村民对于这位外来的教书先生格外关照,各个都带着莫名的崇尚之色,他们也曾是向往学业的孩子,只是迫于骨感的现实,不得不提起锄头,一点一点的养活家亲。
这位教书先生为人极其随和,用村子的话来讲,就是俗气,也就是接地气。
本来村民们还以为这位容貌雅和的先生会嫌弃村子的条件,最后也像县里的教书先生一样,死活不愿来。
村子好不容易来了位真正读书人,村民们各个自告奋勇的帮忙,有钱的出钱帮其修盖学堂,没钱的出力,上山砍木造桌子。

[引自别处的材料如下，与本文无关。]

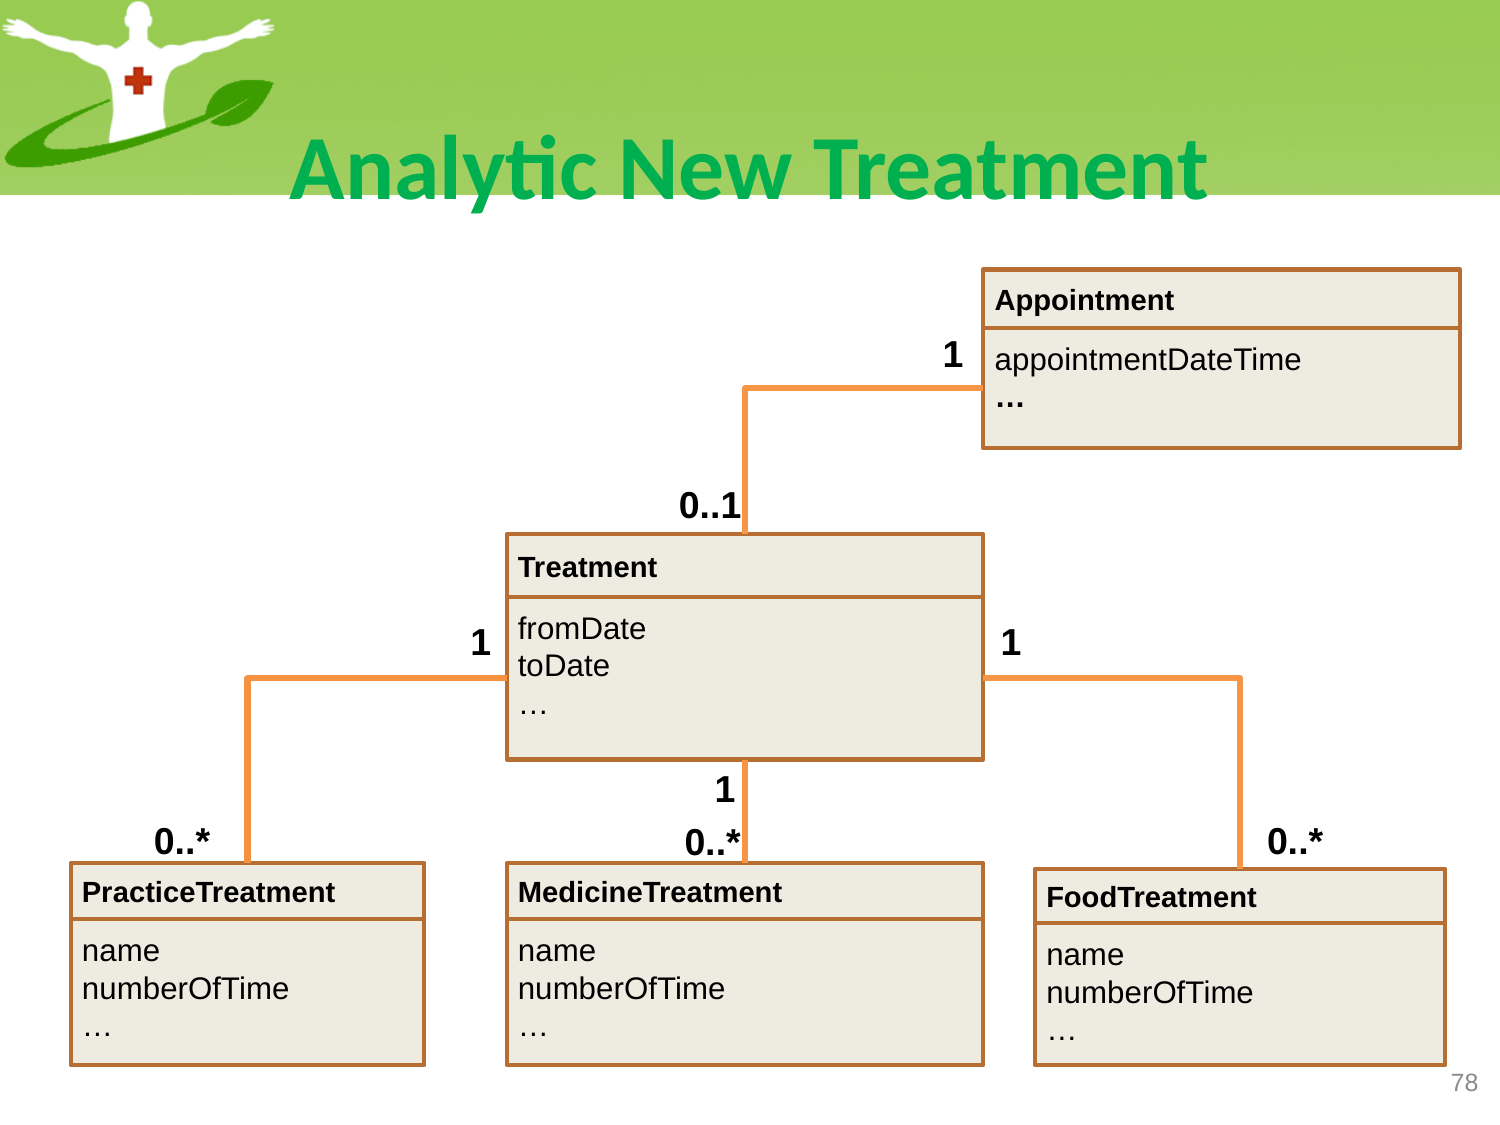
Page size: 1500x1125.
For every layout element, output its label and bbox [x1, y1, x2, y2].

text_box [1016, 644, 1208, 903]
text_box [506, 534, 984, 760]
text_box [70, 862, 425, 1066]
text_box [1034, 868, 1446, 1066]
text_box [506, 862, 984, 1066]
text_box [790, 341, 938, 581]
picture [0, 0, 1500, 1125]
text_box [284, 640, 470, 901]
text_box [983, 269, 1461, 449]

更有甚者,还杀了自个家中为数不多的老母鸡,为这位先生送去一碗热腾腾的鲜鸡汤。
“先生,条件寒酸,还请莫要嫌弃。”
“先生,这个桌子咋个样?”
“先生我请你吃肉!”
......
村民们一个接一个备着自家特色产品送给教书先生;教书先生很是随和,会尽量推让,若是实在无法推脱则会将腊肉挂到学堂里的厨房内,说这里以后就给学生们加餐。
村民们不知说什么好,一个眼巴巴的望着教书先生,眼底都是特别光彩。
他们都希望自个的孩子能上学。
“我家娃七岁,可以来上学不?”
“我家的男娃15岁,他说想来看看,可以吗?”
一群人围着儒雅男子,争相询问。
“无论男孩女孩,只要愿意读书的,我照例全收,学费全免,只收伙食费。”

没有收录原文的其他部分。